The training loop, in actual code
The loop itself is surprisingly tidy. Each step you train the detective a bit, then train the forger to beat the slightly-smarter detective. In Keras-flavoured pseudocode:
for real_batch in dataset:
# 1. Train the discriminator (the detective)
noise = random_normal(batch_size, latent_dim)
fakes = generator(noise)
d_loss_real = discriminator.train_on_batch(real_batch, ones) # "these are real"
d_loss_fake = discriminator.train_on_batch(fakes, zeros) # "these are fake"
# 2. Train the generator (the forger) via the frozen detective
noise = random_normal(batch_size, latent_dim)
# The generator WANTS the discriminator to label its fakes as real (1)
g_loss = combined_model.train_on_batch(noise, ones)
Notice the sleight of hand on the last line: the generator never sees real data directly. It only ever learns from the gradient that flows back through the discriminator. Its entire education is “here’s why you got caught — do better.” When the system reaches a happy equilibrium, the discriminator’s accuracy hovers around 50%: it’s guessing, because the fakes have become indistinguishable from the real thing.
What GANs are genuinely brilliant at
When GANs work, they sing. They were the first models to produce convincingly photorealistic human faces — NVIDIA’s StyleGAN (Karras, Laine, and Aila, 2019) became the poster child, famously powering thispersondoesnotexist.com and giving artists fine-grained control over attributes like pose, lighting, and the spray of freckles on a cheek. GANs are also blisteringly fast at generation: once trained, producing a sample is a single forward pass through the generator. No iteration, no waiting. That speed keeps them alive today in real-time applications, super-resolution, style transfer, and generating synthetic training data where you need volume in a hurry.
The pains nobody warns you about
Here’s the catch: that adversarial dance is famously temperamental. Two failure modes dominate.

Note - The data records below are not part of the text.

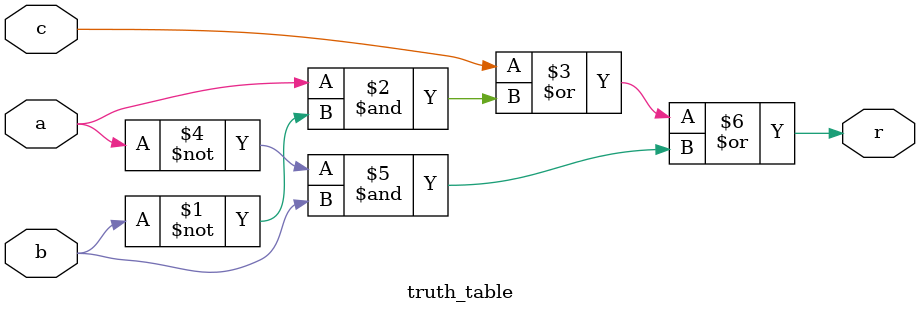
<source format=sv>
module truth_table (
    input  logic a, b, c,
    output logic r
);

    assign r = c | a & ~b | ~a & b;

endmodule
</source>
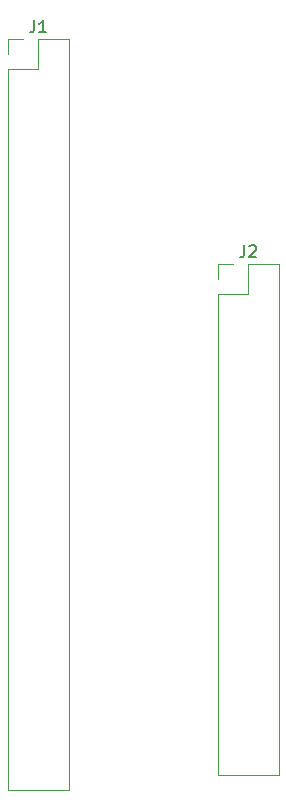
<source format=gbr>
%TF.GenerationSoftware,KiCad,Pcbnew,7.0.7-7.0.7~ubuntu22.04.1*%
%TF.CreationDate,2023-09-04T23:59:45-04:00*%
%TF.ProjectId,fd50to34,66643530-746f-4333-942e-6b696361645f,rev?*%
%TF.SameCoordinates,Original*%
%TF.FileFunction,Legend,Top*%
%TF.FilePolarity,Positive*%
%FSLAX46Y46*%
G04 Gerber Fmt 4.6, Leading zero omitted, Abs format (unit mm)*
G04 Created by KiCad (PCBNEW 7.0.7-7.0.7~ubuntu22.04.1) date 2023-09-04 23:59:45*
%MOMM*%
%LPD*%
G01*
G04 APERTURE LIST*
%ADD10C,0.150000*%
%ADD11C,0.120000*%
G04 APERTURE END LIST*
D10*
X18716666Y-16174819D02*
X18716666Y-16889104D01*
X18716666Y-16889104D02*
X18669047Y-17031961D01*
X18669047Y-17031961D02*
X18573809Y-17127200D01*
X18573809Y-17127200D02*
X18430952Y-17174819D01*
X18430952Y-17174819D02*
X18335714Y-17174819D01*
X19145238Y-16270057D02*
X19192857Y-16222438D01*
X19192857Y-16222438D02*
X19288095Y-16174819D01*
X19288095Y-16174819D02*
X19526190Y-16174819D01*
X19526190Y-16174819D02*
X19621428Y-16222438D01*
X19621428Y-16222438D02*
X19669047Y-16270057D01*
X19669047Y-16270057D02*
X19716666Y-16365295D01*
X19716666Y-16365295D02*
X19716666Y-16460533D01*
X19716666Y-16460533D02*
X19669047Y-16603390D01*
X19669047Y-16603390D02*
X19097619Y-17174819D01*
X19097619Y-17174819D02*
X19716666Y-17174819D01*
X936666Y2875180D02*
X936666Y2160895D01*
X936666Y2160895D02*
X889047Y2018038D01*
X889047Y2018038D02*
X793809Y1922800D01*
X793809Y1922800D02*
X650952Y1875180D01*
X650952Y1875180D02*
X555714Y1875180D01*
X1936666Y1875180D02*
X1365238Y1875180D01*
X1650952Y1875180D02*
X1650952Y2875180D01*
X1650952Y2875180D02*
X1555714Y2732323D01*
X1555714Y2732323D02*
X1460476Y2637085D01*
X1460476Y2637085D02*
X1365238Y2589466D01*
D11*
%TO.C,J2*%
X16450000Y-19050000D02*
X16450000Y-17720000D01*
X19050000Y-17720000D02*
X21650000Y-17720000D01*
X16450000Y-17720000D02*
X17780000Y-17720000D01*
X16450000Y-20320000D02*
X16450000Y-61020000D01*
X16450000Y-61020000D02*
X21650000Y-61020000D01*
X19050000Y-20320000D02*
X19050000Y-17720000D01*
X21650000Y-17720000D02*
X21650000Y-61020000D01*
X16450000Y-20320000D02*
X19050000Y-20320000D01*
%TO.C,J1*%
X1270000Y1330000D02*
X3870000Y1330000D01*
X-1330000Y-1270000D02*
X1270000Y-1270000D01*
X-1330000Y1330000D02*
X0Y1330000D01*
X1270000Y-1270000D02*
X1270000Y1330000D01*
X3870000Y1330000D02*
X3870000Y-62290000D01*
X-1330000Y-62290000D02*
X3870000Y-62290000D01*
X-1330000Y0D02*
X-1330000Y1330000D01*
X-1330000Y-1270000D02*
X-1330000Y-62290000D01*
%TD*%
M02*

</source>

Mode collapse. The generator discovers one fake that reliably fools the detective and then… just makes that, forever. Ask it for handwritten digits and it produces beautiful 8s and nothing else. It found a loophole and stopped exploring — the artistic equivalent of a one-hit wonder playing the same song on loop.
Training instability. Because both networks are chasing a moving target, the losses can oscillate or diverge instead of settling. The discriminator gets too good too fast, the generator’s gradients vanish, and learning stalls. There’s no tidy “loss went down, we’re done” signal — you often have to eyeball the samples to know if it’s working. Researchers have thrown years of fixes at this (Wasserstein loss, gradient penalties, spectral normalisation, and 2024-era tricks like SoftGAN’s “borderline softening”), but stability has never been free.
Why diffusion stole the spotlight
Around 2021, diffusion models began eating GANs’ lunch for high-end image generation. Instead of an adversarial duel, diffusion learns to gradually remove noise from an image step by step — a far more stable training objective that sidesteps mode collapse and produces stunning detail and diversity. It’s the engine behind today’s big text-to-image tools. The trade-off is speed: diffusion’s many-step sampling is slow and compute-hungry, which is exactly where GANs still have an edge. (Diffusion deserves — and gets — its own separate post.)
The takeaway
Think of a GAN as the forger-versus-detective pattern: two networks improving by trying to beat each other. Reach for one when you need fast, single-shot generation and you’re willing to babysit a finicky training run — and budget time for mode collapse and instability, not just the happy path. When you need maximum fidelity and diversity and can afford slower sampling, reach for diffusion instead. The adversarial idea didn’t lose; it just found its lane. Knowing which tool fits which job is the actual skill — the rest is letting the forger and the detective fight it out.